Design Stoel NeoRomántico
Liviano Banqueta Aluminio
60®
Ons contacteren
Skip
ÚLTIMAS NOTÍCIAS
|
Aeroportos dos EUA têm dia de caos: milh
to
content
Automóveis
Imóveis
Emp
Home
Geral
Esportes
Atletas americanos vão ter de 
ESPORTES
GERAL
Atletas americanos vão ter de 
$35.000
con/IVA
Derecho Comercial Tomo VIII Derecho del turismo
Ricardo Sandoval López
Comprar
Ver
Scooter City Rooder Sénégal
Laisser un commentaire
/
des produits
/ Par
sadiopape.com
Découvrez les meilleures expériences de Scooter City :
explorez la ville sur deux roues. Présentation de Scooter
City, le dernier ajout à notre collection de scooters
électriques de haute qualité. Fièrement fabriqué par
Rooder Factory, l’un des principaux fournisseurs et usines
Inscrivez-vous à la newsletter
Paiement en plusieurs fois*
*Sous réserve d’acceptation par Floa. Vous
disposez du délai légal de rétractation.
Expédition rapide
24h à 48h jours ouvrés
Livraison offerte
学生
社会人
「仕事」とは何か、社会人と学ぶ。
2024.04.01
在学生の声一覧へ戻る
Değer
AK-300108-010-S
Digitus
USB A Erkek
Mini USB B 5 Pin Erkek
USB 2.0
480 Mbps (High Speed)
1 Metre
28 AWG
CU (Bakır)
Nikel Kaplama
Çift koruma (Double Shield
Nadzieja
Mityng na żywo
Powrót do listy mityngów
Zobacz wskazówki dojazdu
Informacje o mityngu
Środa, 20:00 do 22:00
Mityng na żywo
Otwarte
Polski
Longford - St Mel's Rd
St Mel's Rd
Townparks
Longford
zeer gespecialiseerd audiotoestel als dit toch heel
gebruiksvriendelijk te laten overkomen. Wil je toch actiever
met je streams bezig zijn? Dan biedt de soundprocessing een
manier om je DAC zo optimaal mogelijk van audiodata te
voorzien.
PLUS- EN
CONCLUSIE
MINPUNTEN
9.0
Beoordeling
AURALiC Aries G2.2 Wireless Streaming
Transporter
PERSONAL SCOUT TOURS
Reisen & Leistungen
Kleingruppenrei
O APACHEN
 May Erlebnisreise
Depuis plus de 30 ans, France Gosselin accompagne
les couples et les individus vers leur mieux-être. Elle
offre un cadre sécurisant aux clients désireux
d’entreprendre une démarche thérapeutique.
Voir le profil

### What to do
How many lines of the entries above hold the string "toch"? Reply with the number alone.

### Answer to the problem
2